Naturgy Navigates Tough Q1
Spanish energy supplier and transporter Naturgy reported April 30 a “robust” start to the year, gradually de-risking its business profile as network tariffs in Latin America were allowed to rise. It has also paid down some of its net debt: it is now €15bn ($16.8bn), down 2% from the start of the quarter, after the €560mn dividend payment and €135mn share buy-back.
Earnings for the first quarter before interest and tax (Ebitda) were €1.16bn, up 6% on Q1 2018. Net income was €377mn, up 16%. Gas & Power recorded an ordinary Ebidta of €409mn, up 1.2%, despite the decline in gas prices.
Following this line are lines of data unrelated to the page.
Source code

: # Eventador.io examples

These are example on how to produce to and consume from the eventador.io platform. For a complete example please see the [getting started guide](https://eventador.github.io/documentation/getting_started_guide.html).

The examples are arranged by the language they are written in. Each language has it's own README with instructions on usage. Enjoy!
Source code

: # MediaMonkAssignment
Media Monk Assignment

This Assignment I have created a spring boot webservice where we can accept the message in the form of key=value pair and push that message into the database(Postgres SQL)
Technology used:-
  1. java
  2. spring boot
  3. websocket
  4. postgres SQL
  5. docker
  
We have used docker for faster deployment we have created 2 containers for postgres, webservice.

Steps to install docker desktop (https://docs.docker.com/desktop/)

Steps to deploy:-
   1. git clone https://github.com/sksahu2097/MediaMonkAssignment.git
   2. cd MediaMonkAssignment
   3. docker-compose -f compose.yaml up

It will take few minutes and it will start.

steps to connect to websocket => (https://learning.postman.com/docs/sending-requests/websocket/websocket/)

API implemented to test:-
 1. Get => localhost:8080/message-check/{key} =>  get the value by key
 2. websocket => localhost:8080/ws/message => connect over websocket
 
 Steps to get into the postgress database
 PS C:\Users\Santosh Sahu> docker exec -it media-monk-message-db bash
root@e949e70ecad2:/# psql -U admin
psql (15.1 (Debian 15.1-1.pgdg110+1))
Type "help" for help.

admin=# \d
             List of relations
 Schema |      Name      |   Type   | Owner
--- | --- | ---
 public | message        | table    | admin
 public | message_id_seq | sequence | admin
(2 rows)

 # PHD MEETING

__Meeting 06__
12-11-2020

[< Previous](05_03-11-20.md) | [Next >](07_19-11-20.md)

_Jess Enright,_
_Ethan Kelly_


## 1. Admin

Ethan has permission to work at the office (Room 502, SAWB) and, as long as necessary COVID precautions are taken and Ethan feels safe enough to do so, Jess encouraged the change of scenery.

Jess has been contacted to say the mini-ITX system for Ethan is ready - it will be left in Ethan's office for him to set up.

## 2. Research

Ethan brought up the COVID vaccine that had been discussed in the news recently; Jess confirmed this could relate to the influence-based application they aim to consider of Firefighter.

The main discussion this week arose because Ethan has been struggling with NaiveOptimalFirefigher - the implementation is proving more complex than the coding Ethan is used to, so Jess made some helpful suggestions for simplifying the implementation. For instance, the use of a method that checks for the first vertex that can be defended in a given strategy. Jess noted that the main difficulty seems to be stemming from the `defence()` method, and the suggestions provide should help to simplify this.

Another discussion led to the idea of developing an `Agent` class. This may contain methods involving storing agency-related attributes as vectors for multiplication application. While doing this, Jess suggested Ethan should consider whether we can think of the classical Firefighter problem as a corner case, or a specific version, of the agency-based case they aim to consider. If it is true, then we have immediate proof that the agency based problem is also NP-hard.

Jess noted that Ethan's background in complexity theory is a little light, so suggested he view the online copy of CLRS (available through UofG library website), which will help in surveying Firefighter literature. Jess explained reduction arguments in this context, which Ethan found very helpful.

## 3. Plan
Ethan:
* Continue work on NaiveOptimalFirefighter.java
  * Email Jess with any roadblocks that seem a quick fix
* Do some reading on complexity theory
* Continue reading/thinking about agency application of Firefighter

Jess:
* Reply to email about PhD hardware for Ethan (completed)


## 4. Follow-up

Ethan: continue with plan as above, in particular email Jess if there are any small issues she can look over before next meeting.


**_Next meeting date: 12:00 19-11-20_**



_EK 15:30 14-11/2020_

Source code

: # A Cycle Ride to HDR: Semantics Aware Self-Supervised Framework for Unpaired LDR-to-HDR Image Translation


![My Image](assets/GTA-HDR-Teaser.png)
Gas infrastructure benefited from efficiencies, despite lower throughput caused by the mild temperatures.
It said it is on track to deliver the €100mn additional efficiencies expected for 2019, and reiterated its commitment of €500m efficiencies by 2022 under its five-year strategic plan.
This investment effort represents an advance in Naturgy’ s industrial plan, with 138 MW of renewable energy already put in operation in 1Q19 and other 777 MW expected to come into operation throughout the year.
Global installed operating capacity as of March 31 reached 1.319 GW, a 15% increase over Q1 2018. The company has also invested in the development of 180 MW of wind capacity in Australia and 324 MW of wind and solar capacity in Chile that will come into operation before 3Q 2020 and 1Q 2021, respectively.
In Chile, Argentina and Brazil,Ebitda was €194mn (up 15%), thanks to the efficiencies achieved and the tariff indexation. In Mexico and Panama, the ordinary Ebitda was €101mn, up 68% compared with the same period of 2018, on the back of positive regulatory impacts, higher demand and efficiency improvements.